To switch between them the VarioX system uses a rotating drum that sits between the headlight’s light source and the projection lens. The drum rotates to the required position using a stepper motor within milliseconds.

The new adaptive cut-off technology uses the same drum but, instead of five distinct settings it moves smoothly in gradual increments from high beam to low beam. The system is also sophisticated enough to take any hills and dips in the road into account, said Amsel.

The adaptive cut-off line is expected to reach series production with an unnamed European car manufacturer by 2009 but Hella’s engineers are already working on an improvement of the technology that is not expected to be in production vehicles until about 2015, he said.

Glare-free high beam will allow vehicles to have their headlights on almost permanent high beam. Upon detecting road users who are in danger of being dazzled, the exact portions of light that were likely to cause a problem could be faded out automatically. According to Hella, this will be possible by using special contouring of the VarioX rotating drum.
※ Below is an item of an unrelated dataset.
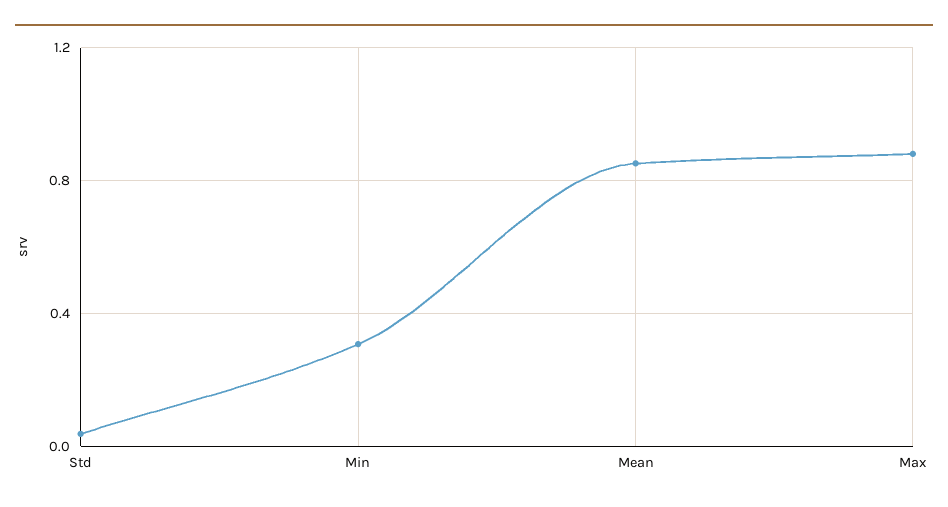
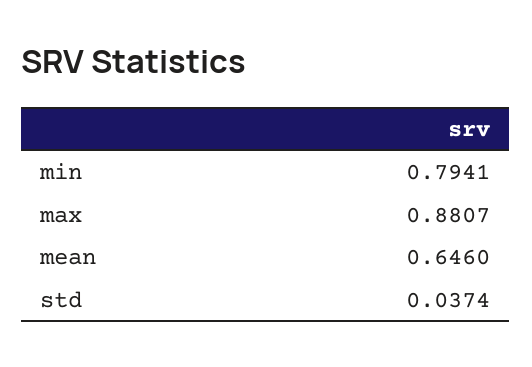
Min: 0.3 -> 0.7941
Mean: 0.85 -> 0.646

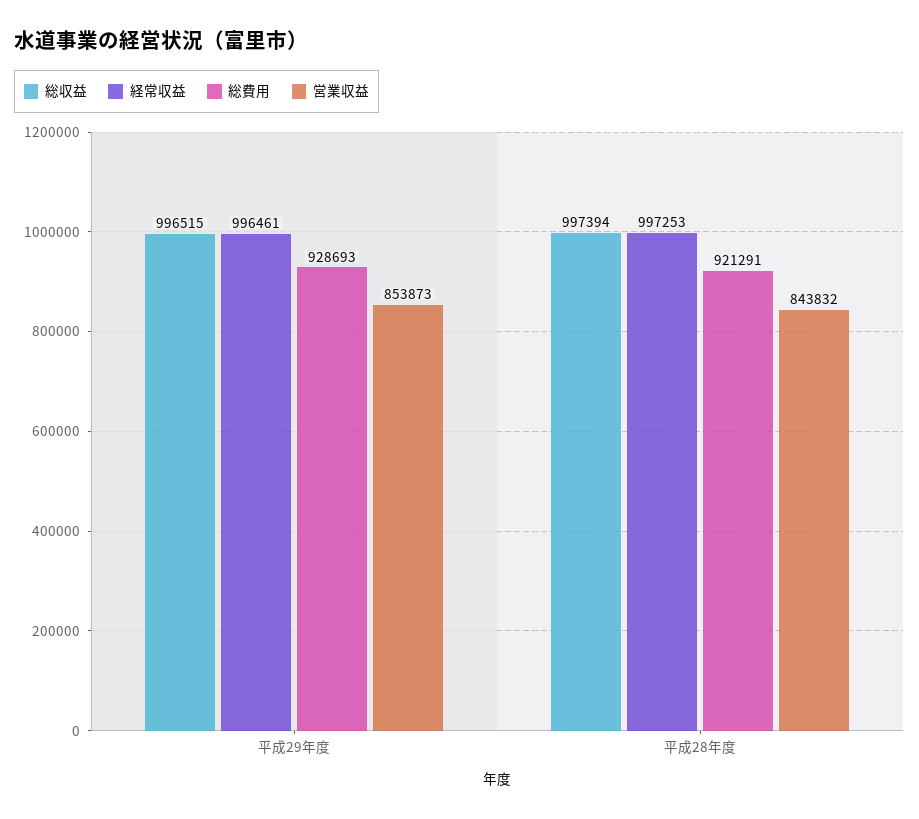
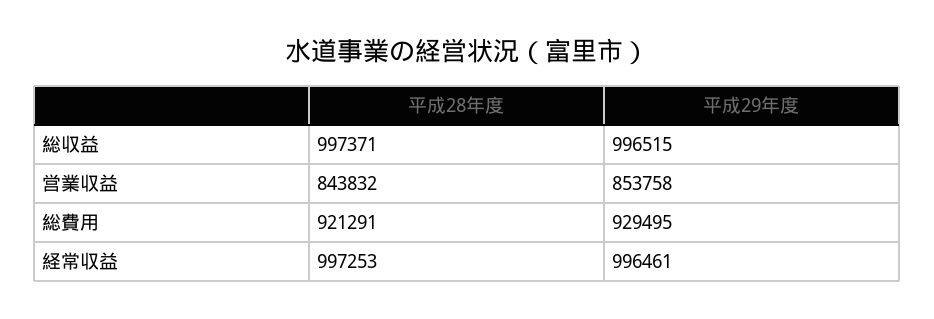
総費用, 平成29年度: 928693 -> 929495
営業収益, 平成29年度: 853873 -> 853758
総収益, 平成28年度: 997394 -> 997371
The combination of constant, real-time analysis of the image data from the camera with continual adjustment of the lighting modules means the driver could have the performance of constant high-beam lighting without affecting other road users.

Adaptive cut-off line technology and glare-free high beam are only two of a number of driver assistance system now under development at Hella. The firm has developed LED headlights for the Opel Signum and this new headlight technology is at the heart of a number of future intelligent lighting systems.

One of these, the ‘marking light’ system, uses the ability of individual LED chips to be switched on or off. Combined with intelligent camera systems, ‘marking light’ technology will be able to illuminate specific roadside objects of significance, such as animals or road signs.

Hella’s researchers have also been working with the Australian vision processing firm Seeing Machines to develop a technology known as the Alertness Assistant, which uses a camera to monitor driver’s eyes and wakes them up if they appear to be falling asleep.

This suite of new technologies is designed to coincide with the EU’s E-Safety initiative, a programme that aims to halve the number of road fatalities by 2010.

According to studies carried out by the German ministry of transport, driver assistance technology in cars would help to prevent more then 50 per cent of road accidents.